Wednesday, 16 January 2008

The calm after the storm

The day dawned slowly, calm and bright after the previous day's gales. I checked out the beach for any recent arrivals, and found just one Stonechat (the male) and a Rock Pipit showing themselves at that early hour.
Over the sea was a movement of auks (a word which means "I don't know if they were Guillemots or Razorbills") totalling about 300 per hour, singly and in parties of up to a dozen or so; a handful of Red-Throated Divers and two Diver sp. (a phrase which means "I couldn't tell whether they were Black-Throated or Great Northern, but they probably weren't Red-Throated").
The picture above is not mine (nor even of me) but by a local photographer, Conundrum 37, this morning.

Later, I had a stroll around Ramsgate harbour looking for anything that might have sought shelter from the wind.
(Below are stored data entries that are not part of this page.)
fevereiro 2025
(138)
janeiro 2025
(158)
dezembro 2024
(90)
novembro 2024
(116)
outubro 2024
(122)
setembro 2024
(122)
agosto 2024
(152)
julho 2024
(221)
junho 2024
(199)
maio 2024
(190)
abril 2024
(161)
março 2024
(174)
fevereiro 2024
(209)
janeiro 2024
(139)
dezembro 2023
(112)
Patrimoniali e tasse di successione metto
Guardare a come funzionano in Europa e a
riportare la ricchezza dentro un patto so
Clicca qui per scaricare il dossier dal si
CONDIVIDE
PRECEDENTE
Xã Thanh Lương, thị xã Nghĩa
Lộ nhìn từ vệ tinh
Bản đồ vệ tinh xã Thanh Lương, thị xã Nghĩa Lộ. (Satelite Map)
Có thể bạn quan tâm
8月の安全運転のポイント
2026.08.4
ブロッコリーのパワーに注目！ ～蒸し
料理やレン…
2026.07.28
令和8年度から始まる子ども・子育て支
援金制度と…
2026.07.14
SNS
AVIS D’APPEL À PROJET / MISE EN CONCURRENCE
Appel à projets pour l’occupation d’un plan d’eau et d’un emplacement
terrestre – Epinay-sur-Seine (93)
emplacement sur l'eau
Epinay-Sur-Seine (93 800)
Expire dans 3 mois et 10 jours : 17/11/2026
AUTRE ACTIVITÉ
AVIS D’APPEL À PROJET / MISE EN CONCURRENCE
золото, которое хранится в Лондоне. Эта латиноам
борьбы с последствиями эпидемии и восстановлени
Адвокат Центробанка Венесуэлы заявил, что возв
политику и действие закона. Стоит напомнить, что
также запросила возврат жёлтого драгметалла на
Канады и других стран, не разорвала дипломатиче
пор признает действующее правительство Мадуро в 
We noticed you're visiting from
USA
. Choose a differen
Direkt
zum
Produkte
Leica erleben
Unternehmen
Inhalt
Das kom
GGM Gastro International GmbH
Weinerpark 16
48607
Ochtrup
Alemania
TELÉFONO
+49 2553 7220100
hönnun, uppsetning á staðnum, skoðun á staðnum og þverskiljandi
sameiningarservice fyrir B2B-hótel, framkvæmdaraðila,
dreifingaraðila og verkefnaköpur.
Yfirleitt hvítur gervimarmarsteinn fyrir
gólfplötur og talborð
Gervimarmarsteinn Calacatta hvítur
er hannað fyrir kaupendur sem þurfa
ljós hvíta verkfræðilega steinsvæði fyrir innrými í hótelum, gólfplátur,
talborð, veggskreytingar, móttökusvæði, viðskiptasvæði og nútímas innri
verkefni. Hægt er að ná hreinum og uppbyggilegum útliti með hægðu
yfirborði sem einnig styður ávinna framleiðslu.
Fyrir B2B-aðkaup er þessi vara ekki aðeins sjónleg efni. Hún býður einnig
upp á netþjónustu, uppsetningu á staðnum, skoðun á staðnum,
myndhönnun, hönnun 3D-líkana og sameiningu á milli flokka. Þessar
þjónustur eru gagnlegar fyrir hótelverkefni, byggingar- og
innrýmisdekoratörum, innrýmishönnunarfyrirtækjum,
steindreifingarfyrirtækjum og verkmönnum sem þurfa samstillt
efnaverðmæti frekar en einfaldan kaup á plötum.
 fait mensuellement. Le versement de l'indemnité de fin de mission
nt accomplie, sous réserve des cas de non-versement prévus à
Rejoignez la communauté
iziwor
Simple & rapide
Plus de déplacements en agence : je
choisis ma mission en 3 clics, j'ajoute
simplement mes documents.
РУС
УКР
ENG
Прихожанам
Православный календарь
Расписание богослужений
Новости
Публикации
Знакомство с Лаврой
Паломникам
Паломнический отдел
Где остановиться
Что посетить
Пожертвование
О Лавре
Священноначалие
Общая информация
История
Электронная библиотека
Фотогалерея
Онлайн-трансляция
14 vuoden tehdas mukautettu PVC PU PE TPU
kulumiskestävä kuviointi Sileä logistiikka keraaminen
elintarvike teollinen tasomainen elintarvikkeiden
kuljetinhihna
There was nothing apart from the usual gulls and the two Shags, one actively (and successfully) fishing around the yachts.
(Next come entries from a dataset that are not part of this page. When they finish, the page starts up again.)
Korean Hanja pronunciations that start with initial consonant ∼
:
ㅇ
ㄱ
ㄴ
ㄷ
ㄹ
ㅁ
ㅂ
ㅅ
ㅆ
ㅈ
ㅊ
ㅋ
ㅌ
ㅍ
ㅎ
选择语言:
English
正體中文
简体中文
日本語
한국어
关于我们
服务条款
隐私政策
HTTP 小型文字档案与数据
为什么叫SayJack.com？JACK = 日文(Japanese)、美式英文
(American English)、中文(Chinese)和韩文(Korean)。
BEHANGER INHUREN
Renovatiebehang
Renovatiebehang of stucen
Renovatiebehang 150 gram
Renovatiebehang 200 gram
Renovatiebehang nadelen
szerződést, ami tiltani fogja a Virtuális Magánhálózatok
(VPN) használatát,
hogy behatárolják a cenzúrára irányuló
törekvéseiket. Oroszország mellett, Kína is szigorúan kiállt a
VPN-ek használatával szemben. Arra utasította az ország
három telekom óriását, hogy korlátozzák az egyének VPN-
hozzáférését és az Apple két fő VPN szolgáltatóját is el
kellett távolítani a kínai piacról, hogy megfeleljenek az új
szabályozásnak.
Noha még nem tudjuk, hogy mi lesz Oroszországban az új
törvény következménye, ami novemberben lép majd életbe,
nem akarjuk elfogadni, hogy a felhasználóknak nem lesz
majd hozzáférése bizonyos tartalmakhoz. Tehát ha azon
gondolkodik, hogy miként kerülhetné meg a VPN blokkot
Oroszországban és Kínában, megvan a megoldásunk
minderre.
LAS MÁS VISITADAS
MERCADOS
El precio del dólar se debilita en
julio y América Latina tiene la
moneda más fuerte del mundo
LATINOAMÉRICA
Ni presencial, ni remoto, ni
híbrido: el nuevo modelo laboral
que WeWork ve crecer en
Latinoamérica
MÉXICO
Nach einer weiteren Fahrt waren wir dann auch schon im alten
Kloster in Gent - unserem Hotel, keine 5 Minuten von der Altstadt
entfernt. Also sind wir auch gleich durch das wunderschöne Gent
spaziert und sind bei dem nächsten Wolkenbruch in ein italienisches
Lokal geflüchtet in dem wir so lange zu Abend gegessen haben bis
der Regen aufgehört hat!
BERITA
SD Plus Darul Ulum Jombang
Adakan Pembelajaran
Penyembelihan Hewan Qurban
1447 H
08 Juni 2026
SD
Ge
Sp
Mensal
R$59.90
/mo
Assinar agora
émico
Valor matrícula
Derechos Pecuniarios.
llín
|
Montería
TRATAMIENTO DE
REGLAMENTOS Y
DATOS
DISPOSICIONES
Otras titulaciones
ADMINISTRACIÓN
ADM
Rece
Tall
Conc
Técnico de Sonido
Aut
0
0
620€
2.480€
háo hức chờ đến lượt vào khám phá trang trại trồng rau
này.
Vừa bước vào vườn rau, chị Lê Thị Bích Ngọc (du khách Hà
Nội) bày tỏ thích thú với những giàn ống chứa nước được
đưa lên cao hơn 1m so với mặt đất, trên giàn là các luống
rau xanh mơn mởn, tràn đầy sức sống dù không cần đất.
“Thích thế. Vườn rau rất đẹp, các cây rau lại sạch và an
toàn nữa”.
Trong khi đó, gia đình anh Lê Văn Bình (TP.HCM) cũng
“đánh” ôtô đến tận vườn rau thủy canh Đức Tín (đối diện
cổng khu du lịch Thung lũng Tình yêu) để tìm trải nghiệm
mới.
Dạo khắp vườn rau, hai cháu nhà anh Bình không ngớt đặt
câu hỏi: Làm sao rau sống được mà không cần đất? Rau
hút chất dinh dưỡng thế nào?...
Yesterday a report was issued, saying that 17% of the British coast is threatened by erosion. We've known this for centuries (well, possibly not the actual percentage, but in principle - just ask the inhabitants of the Suffolk coast), but of course 'global warming' is making the problem worse, and faster.

The report also says
climate change is already causing warmer, saltier and more acidic seas with a greater incidence of severe winds and bigger waves.

Warmer conditions can disrupt the marine food chain from top to bottom with the movement or disappearance of plankton impacting on predators such as fish which in turn affects the sea birds.

It is already known that warmer winters are linked to reduced breeding success and survival in some sea bird populations.

Yesterday's winds reached 63mph at Deal pier, with waves up to 2½m high - Fairlight in Sussex was the windiest apparently, up to 87 mph.